Sunday, June 07, 2009

What an inTENTS experience!!!

(Let me start by apologizing for the awful pun, I couldn't resist.)

So, yesterday, Sunny and I bought ourselves a tent.

I want to point something out here because I haven't quite figured this out myself ye:. You see, I love camping. Sunny loves camping. Every two weeks Sunny gets a long weekend off. We live less than a couple of hour's drive away from multiple national parks and camp grounds that only cost around ten bucks to stay.

We've spent the past year or so sitting around the house on Sunny's days off complaining that we're bored and wish we could just go somewhere and do something.

When I suggested buying a tent and going camping, I felt like a guy who's been standing five feet away from a free buffet for hours while complaining of hunger.

So anyway, we went and bought our tent and early this morning, while Sunny was still in bed, I took it outside and put it up. As a responsible adult I will say that I did this because I wanted to make sure everything was there and nothing was damaged…you don't want to drive two hours to a campsite and discover that your tent doesn't have any tent poles. However, the reality of it is that I had a new tent and wanted to play with it.

As for the actual tent…

Every time I've been camping in my life, I've slept in the tent my dad went camping in when he was a kid. It's an awesome old-school triangular pup-tent. Two genuine steel poles hold up a heavy, natural-fiber inner-tent with a very thick and heavy waxed-canvas out tent. The kind that has really long guy-ropes at the front and back that you always trip over in the dark.

The new one?

Ok, considering that we're going to be camping for only a night or two at a stretch in during the summer months, we didn't go and splash out hundreds of dollars on a tent that will keep you warm and dry on the side of a mountain in a thunderstorm…but we didn't cheap-out on it either. However, I can't tell whether this tent is really cheaply made, or I'm just behind the times considering I haven't been camping in seven or eight years.
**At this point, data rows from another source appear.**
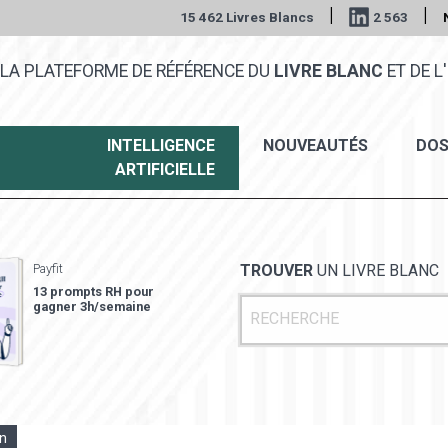
|
|
15 462 Livres Blancs
2 563
LA PLATEFORME DE RÉFÉRENCE DU
LIVRE BLANC
ET DE L'
INTELLIGENCE
NOUVEAUTÉS
DOS
ARTIFICIELLE
Payfit
TROUVER
UN LIVRE BLANC
13 prompts RH pour
gagner 3h/semaine
on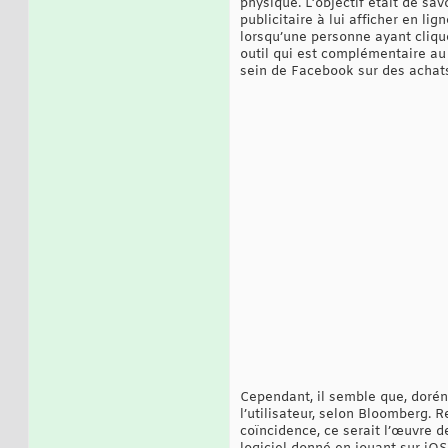
physique. L’objectif était de sav
publicitaire à lui afficher en li
lorsqu’une personne ayant cliqu
outil qui est complémentaire au
sein de Facebook sur des achat
Cependant, il semble que, dorén
l’utilisateur, selon Bloomberg. 
coïncidence, ce serait l’œuvre 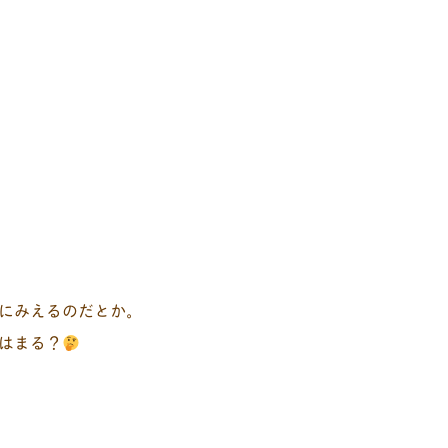
にみえるのだとか。
はまる？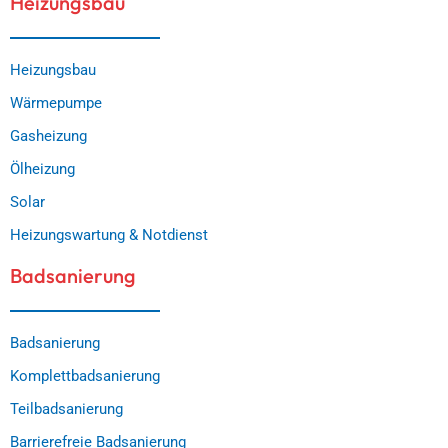
Heizungsbau
Heizungsbau
Wärmepumpe
Gasheizung
Ölheizung
Solar
Heizungswartung & Notdienst
Badsanierung
Badsanierung
Komplettbadsanierung
Teilbadsanierung
Barrierefreie Badsanierung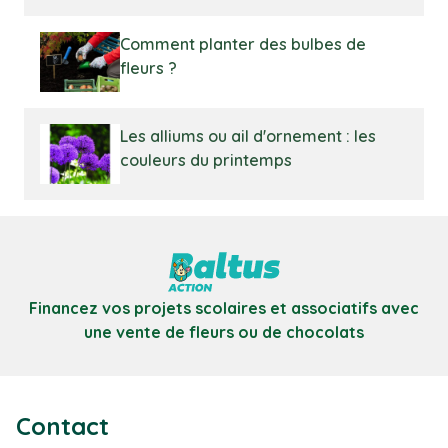
Comment planter des bulbes de
fleurs ?
Les alliums ou ail d'ornement : les
couleurs du printemps
Financez vos projets scolaires et associatifs avec
une vente de fleurs ou de chocolats
Contact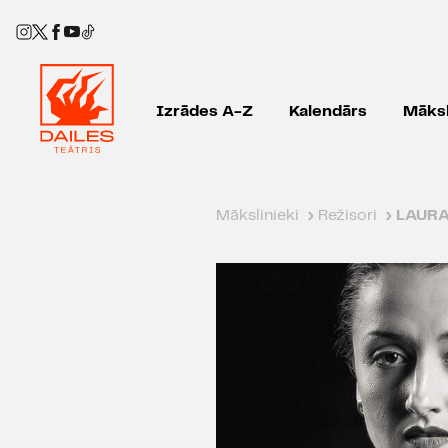
Izrādes A-Z
Kalendārs
Māksl
Mākslinieki
›
Režisori
›
LAUR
The tent fabric felt really light and kinda flimsy. Now I don't know whether this is because it's light and flimsy, or if it's because I's made of some space-age material tha can be really thin and light but still stay durable and weather-proof. For all I know, it could stop a bullet, but I don't exactly want to start tearing at the brand new tent so see how durable it is…and as I said before, as long as it can keep off the odd shower and act as a decent mosquito net, we're good.

Putting it up was another matter.

You see, I love dome tents. A lot of the people I used to go camping with had them. It; wasn't unusual for them to have their tents up and ready to sleep in before I'd unpacked mine. However, the one we bought is actually almost impossible to put up on your own. I'd love to know who's bright idea that was. In order to erect the tent you have to thread the poles through loops on the side of the tent as normal…but to secure them in place all four have to be pegged down at the same time or the whole thing falls over. Basically, if you're on your own or your partner has short arms, you're fucked.

Also, instead of a whole outer-tent, there's just a two-foot square of fabric that covers non-waterproof vent at the top of the tent. Now while I'm certain that helps a lot with keeping the tent waterproof and well ventilated at the same time, this is held in place by four impossibly short lengths of bungie, and again, all four have to be hooked into place at the same ime.

Ok, all that I can deal with, simply because I doubt I'll ever go camping on my own…but there's one other thing that's really annoying that I just don't understand.

Our tent is 9 foot wide by 8 foot long by 4 foot tall, but we bought it packed in a handy little bag that's actually a little smaller than my arm. Of course, it being small and light is awesome. I could throw it on my back and walk for miles and not even notice it was there.

However, once it's taken out of the bag, and unfolded from its computer-designed, every-square-millimeter-accounted-for shape, it's almost impossible to get it back in. It has to be folded in a very convoluted, counter-intuitive way. Every tiny bit of air has to be squeezed out of it and no matter how hard you try, it always ends up looking like a 300lb guy's gut stuffed into Kate Moss's tube top…if you can get it back in the bag at all.


Evan 08 said...

Ah yes... the joy of tenting.

You should find that the tent is fine for most weather. If you're not sure about how weather resistant it is though, you may want to consider using a garden hose to simulate a good heavy rain. If the tent isn't waterproof enough for your taste, then buy some of that spray-on waterproofing and use it liberally.

Paulius said...

We did exactly that this afternoon and the tent stayed nice and waterproof.

The only concern I really have is that the fly-sheet is so small that while it could keep a heavy rain out, it looks like rain mixed with a bit of wind could send rain under the flysheet, through the mesh roof and into the tent very easily.

I read some of the documentation this afternoon and it turns out that the main tent fabric is not only water-tight but also mostly air-tight...which is why most of the roof is made of mesh.

Nice to know there's an actual reason for such an open roof...but it's still not exactly world-class design.

Terry Chandler said...

Oooh, when you actually go camping, you must sing kum-ba-ya and make somemores! Have fun.